-- Begin Page extract --

11. This Guaranty may be assigned by Tenaska to Tenaska's lenders for the
project and shall inure to the benefit of such assignee(s).
12. Notice to Guarantor shall be to:
Willbros Group, Inc.
%Willbros USA, Inc.
000 Xxxxxxxx Xxxxx
0000 Xxxx 00xx Xxxxxx
Xxxxx, Xxxxxxxx 00000
Attn: Xxxx Xxxx
IN WITNESS WHEREOF, the Guarantor has caused this Guaranty to be
executed and delivered to Tenaska in the name and on behalf of Guarantor by one
of its officers who is duly authorized to do so, for the benefit of Tenaska, as
of this 23rd day of Septmber, 1999.
Guarantor
WILLBROS GROUP, INC.
ATTEST:
By: /s/ By: /s/
----------------------- ------------------------
(Name)
Title: Assistant Secretary Executive Vice President
-------------------- ------------------------
(Title)
CERTIFICATE OF SECRETARY
WILLBROS GROUP, INC.

-- End Page extract --
-- Begin Given data --

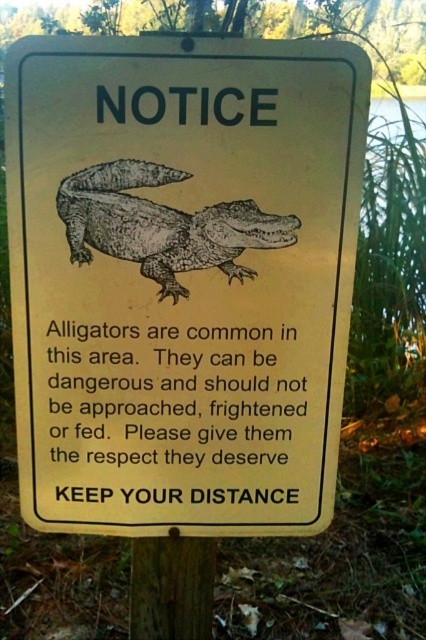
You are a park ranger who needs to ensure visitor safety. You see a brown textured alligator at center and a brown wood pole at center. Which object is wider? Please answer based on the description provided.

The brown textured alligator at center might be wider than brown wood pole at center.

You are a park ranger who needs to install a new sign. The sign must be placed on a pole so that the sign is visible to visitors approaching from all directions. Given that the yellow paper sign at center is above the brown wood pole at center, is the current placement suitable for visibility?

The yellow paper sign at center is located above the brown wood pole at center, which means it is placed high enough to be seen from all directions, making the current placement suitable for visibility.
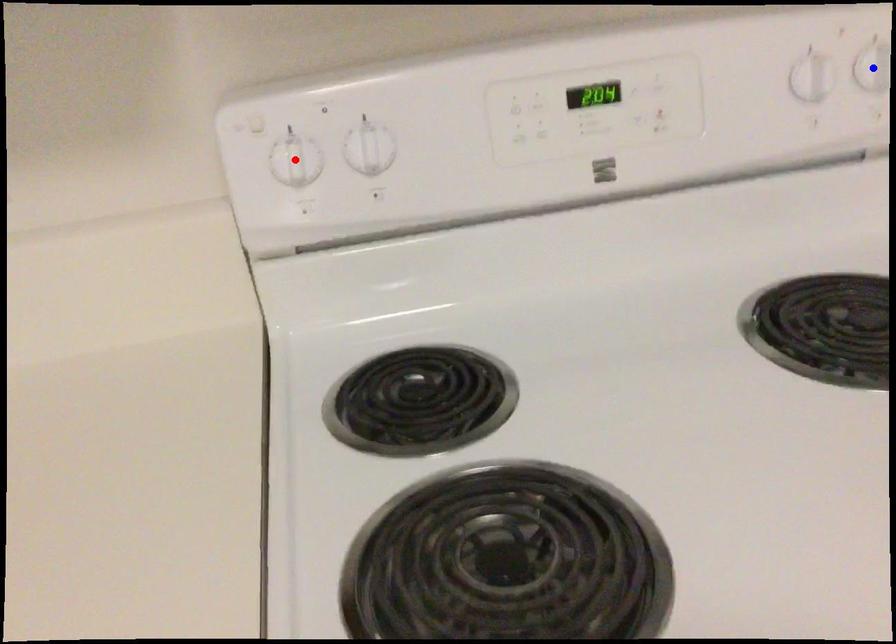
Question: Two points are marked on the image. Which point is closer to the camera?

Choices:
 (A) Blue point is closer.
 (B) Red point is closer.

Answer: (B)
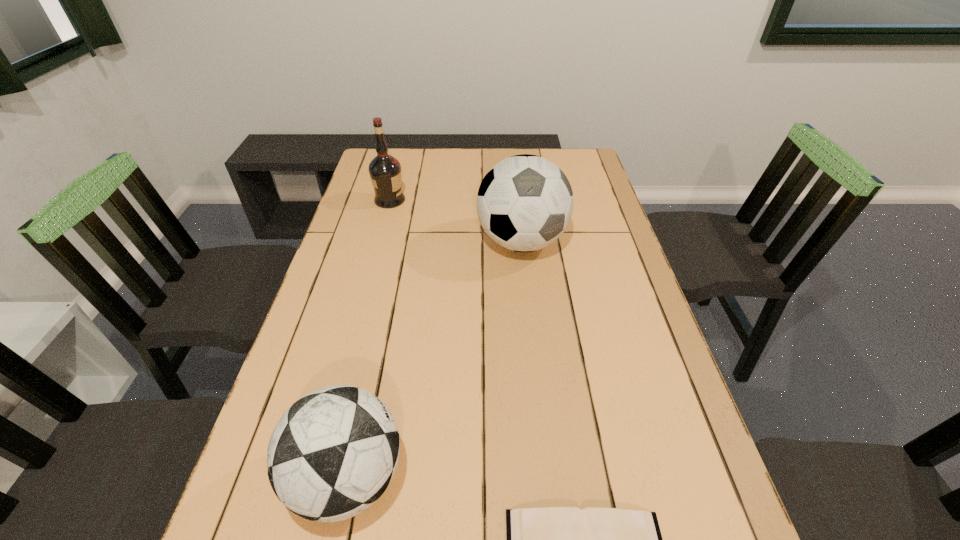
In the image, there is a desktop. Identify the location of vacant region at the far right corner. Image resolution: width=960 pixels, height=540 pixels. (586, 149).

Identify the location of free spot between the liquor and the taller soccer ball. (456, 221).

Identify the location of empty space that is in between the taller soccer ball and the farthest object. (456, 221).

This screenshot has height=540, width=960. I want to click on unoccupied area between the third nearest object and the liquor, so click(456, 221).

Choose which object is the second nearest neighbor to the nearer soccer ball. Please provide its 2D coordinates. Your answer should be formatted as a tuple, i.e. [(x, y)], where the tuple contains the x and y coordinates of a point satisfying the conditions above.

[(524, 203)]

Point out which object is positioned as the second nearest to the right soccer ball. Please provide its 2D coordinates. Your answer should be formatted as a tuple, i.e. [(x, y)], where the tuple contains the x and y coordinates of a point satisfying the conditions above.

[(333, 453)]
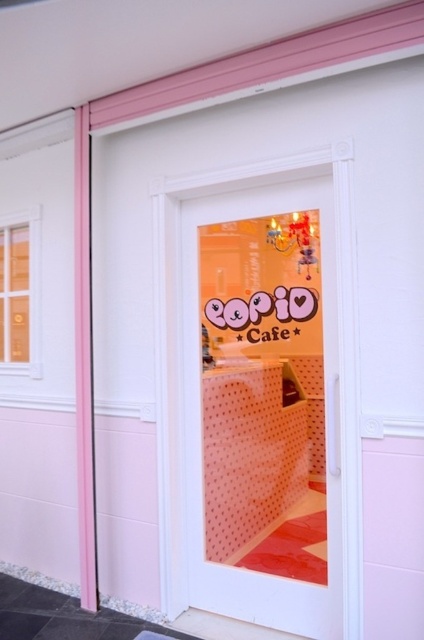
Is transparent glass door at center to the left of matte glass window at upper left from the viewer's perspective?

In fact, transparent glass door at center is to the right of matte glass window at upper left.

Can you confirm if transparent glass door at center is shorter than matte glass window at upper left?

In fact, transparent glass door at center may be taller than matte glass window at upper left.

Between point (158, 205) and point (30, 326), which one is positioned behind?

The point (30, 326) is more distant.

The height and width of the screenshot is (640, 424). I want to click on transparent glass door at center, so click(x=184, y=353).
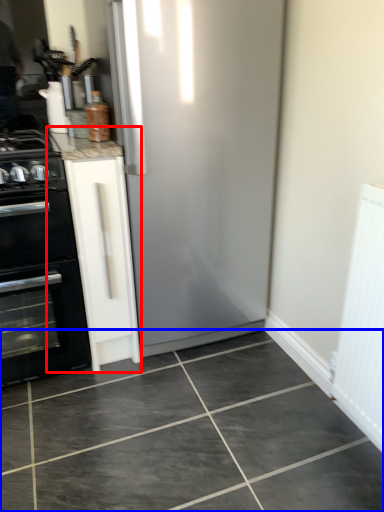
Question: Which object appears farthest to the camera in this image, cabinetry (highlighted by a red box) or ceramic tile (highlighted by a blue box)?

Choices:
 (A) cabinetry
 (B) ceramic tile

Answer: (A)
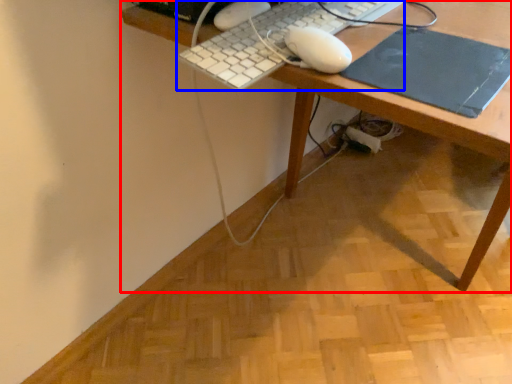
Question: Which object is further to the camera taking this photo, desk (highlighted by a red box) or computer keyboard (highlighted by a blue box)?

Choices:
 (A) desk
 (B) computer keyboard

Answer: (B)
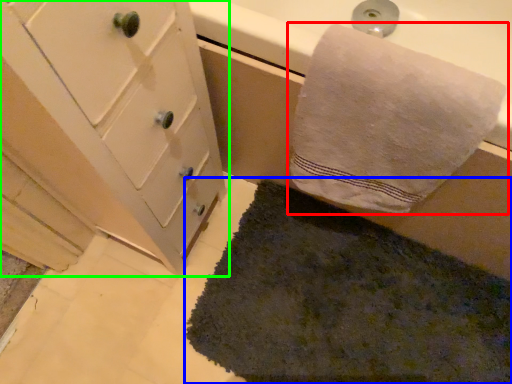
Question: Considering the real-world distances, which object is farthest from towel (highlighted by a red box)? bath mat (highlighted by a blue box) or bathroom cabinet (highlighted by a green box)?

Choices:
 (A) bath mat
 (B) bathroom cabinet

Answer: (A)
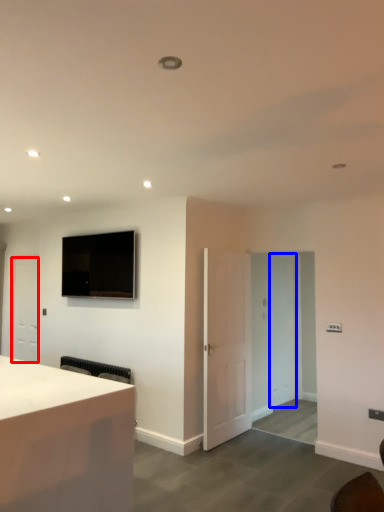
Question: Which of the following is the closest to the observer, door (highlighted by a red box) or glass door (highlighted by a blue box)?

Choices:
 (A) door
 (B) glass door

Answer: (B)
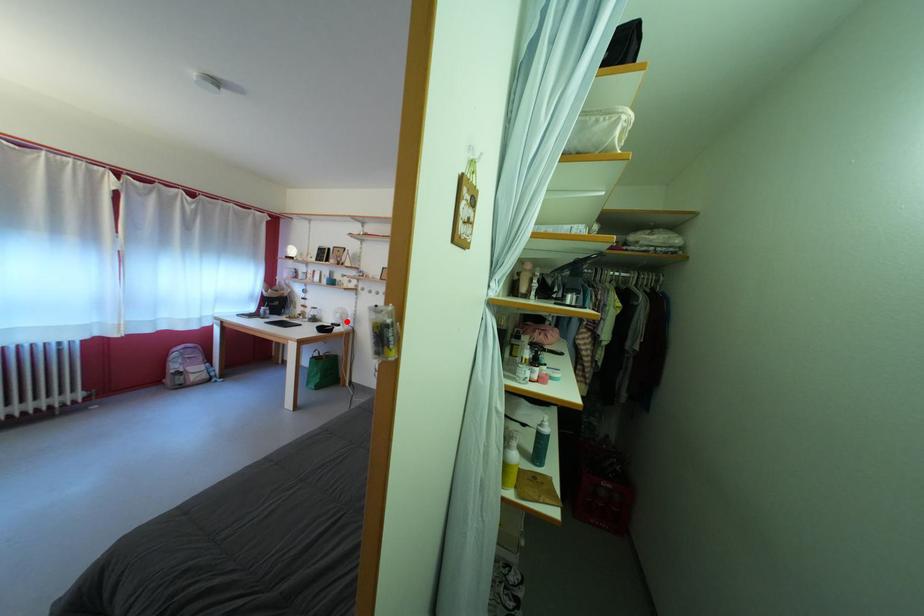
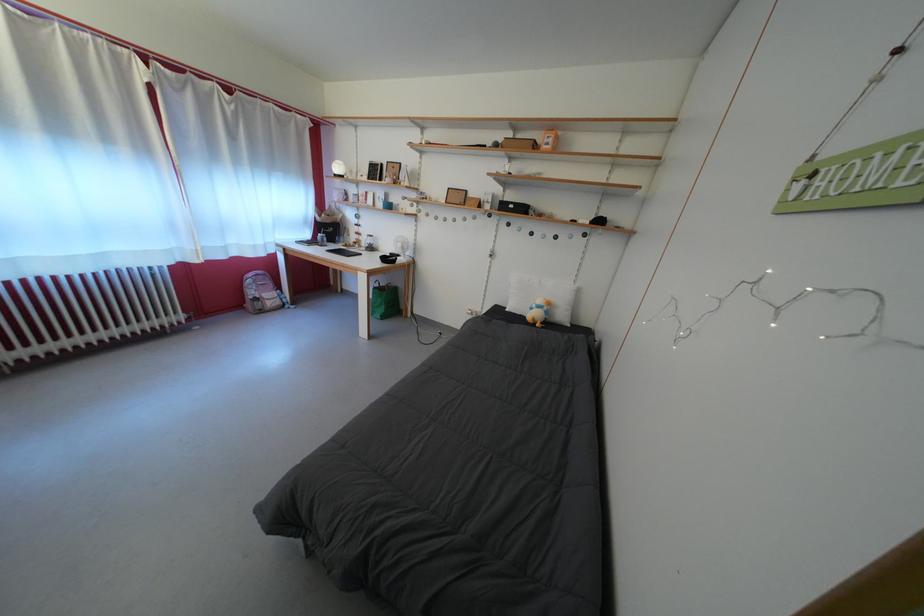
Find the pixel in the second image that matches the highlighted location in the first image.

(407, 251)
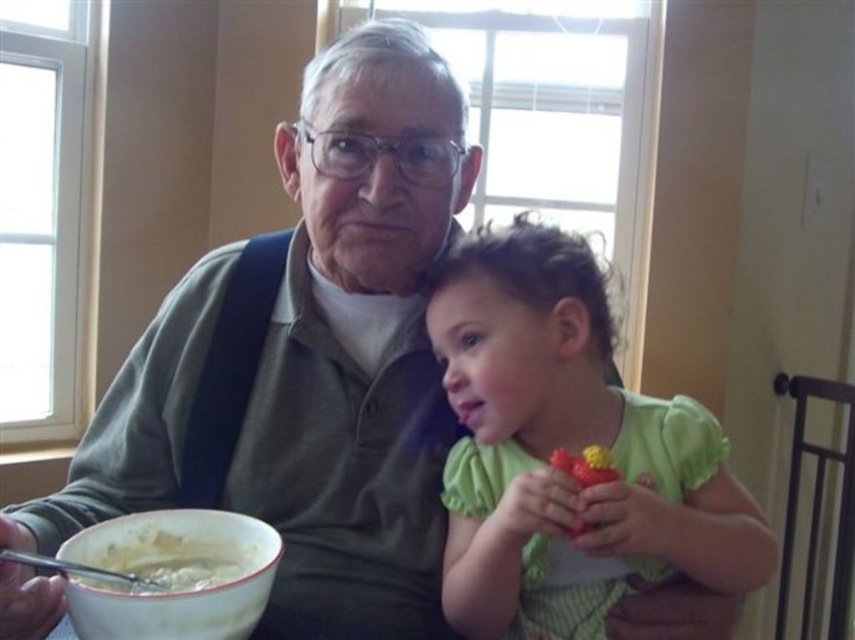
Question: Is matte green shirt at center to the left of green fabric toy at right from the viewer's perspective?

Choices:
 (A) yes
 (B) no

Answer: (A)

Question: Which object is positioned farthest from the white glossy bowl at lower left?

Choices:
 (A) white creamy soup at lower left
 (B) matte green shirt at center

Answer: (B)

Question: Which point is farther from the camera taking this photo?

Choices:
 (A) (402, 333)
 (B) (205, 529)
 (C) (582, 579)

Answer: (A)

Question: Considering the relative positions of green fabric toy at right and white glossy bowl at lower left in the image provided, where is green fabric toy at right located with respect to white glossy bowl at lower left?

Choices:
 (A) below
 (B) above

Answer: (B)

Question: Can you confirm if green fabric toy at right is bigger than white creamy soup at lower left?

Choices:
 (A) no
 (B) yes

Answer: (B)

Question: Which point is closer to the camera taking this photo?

-- End Given data --

> _Work instructions_
**a)** Answer these questions using the guaranty excerpt.
(i) To whom may Tenaska assign the Guaranty?
(ii) To which company is notice to the Guarantor to be given?
(iii) What title appears beside the Assistant Secretary's title in the signature block?
**b)** Reproduce the part of the records that opens with the line containing "Question: Which point is farther" and runs to the end of the records, both ends included.

> _Outputs for the tasks_
**a)**
(i) Tenaska's lenders for the project
(ii) Willbros Group, Inc.
(iii) Executive Vice President

**b)**
Question: Which point is farther from the camera taking this photo?

Choices:
 (A) (402, 333)
 (B) (205, 529)
 (C) (582, 579)

Answer: (A)

Question: Considering the relative positions of green fabric toy at right and white glossy bowl at lower left in the image provided, where is green fabric toy at right located with respect to white glossy bowl at lower left?

Choices:
 (A) below
 (B) above

Answer: (B)

Question: Can you confirm if green fabric toy at right is bigger than white creamy soup at lower left?

Choices:
 (A) no
 (B) yes

Answer: (B)

Question: Which point is closer to the camera taking this photo?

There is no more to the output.